Reproduce the listing exactly, with no pictures in your copy.

↓↓↓

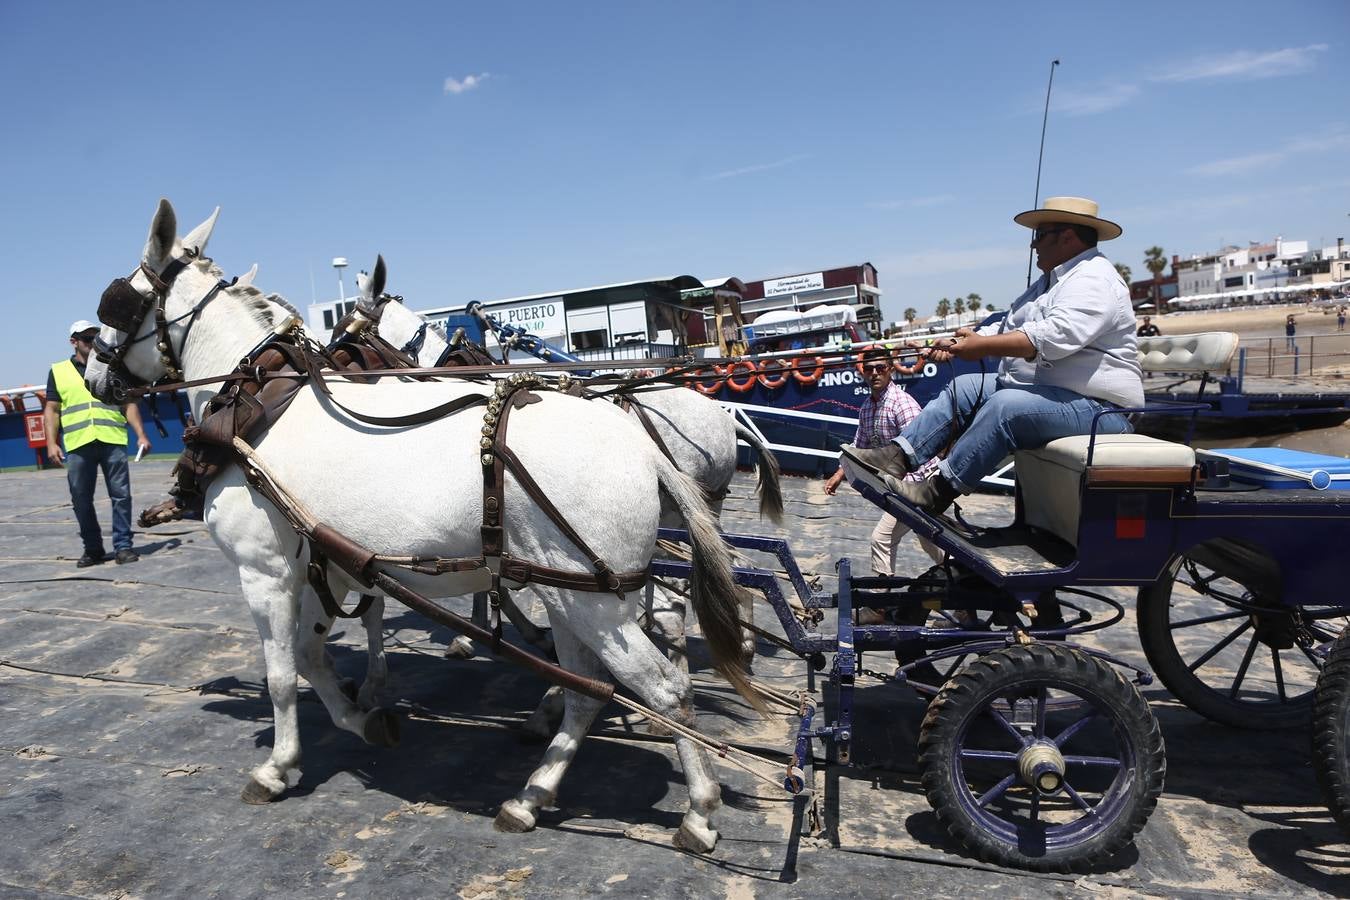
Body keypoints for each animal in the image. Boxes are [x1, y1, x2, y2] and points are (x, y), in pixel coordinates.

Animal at [81, 201, 761, 858]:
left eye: (116, 301)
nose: (89, 373)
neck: (258, 412)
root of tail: (643, 452)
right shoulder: (324, 566)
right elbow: (310, 656)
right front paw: (364, 718)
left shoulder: (264, 570)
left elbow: (280, 675)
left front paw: (278, 767)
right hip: (571, 591)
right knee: (590, 689)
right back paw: (530, 796)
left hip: (594, 602)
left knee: (664, 687)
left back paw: (698, 811)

↑↑↑

• [Result for this exercise]:
Body keypoints for each animal in the image. Boxes are [x1, y1, x2, y2] and points are (x, y), in pixel coordinates.

Animal at [81, 201, 761, 858]:
left eye: (116, 301)
nose: (89, 373)
neck: (258, 412)
root of tail: (643, 452)
right shoulder: (324, 566)
right elbow: (310, 656)
right front paw: (364, 718)
left shoulder: (264, 570)
left elbow: (280, 675)
left front paw: (278, 767)
right hip: (571, 591)
right knee: (590, 689)
right back paw: (530, 796)
left hip: (594, 602)
left knee: (664, 687)
left back paw: (698, 811)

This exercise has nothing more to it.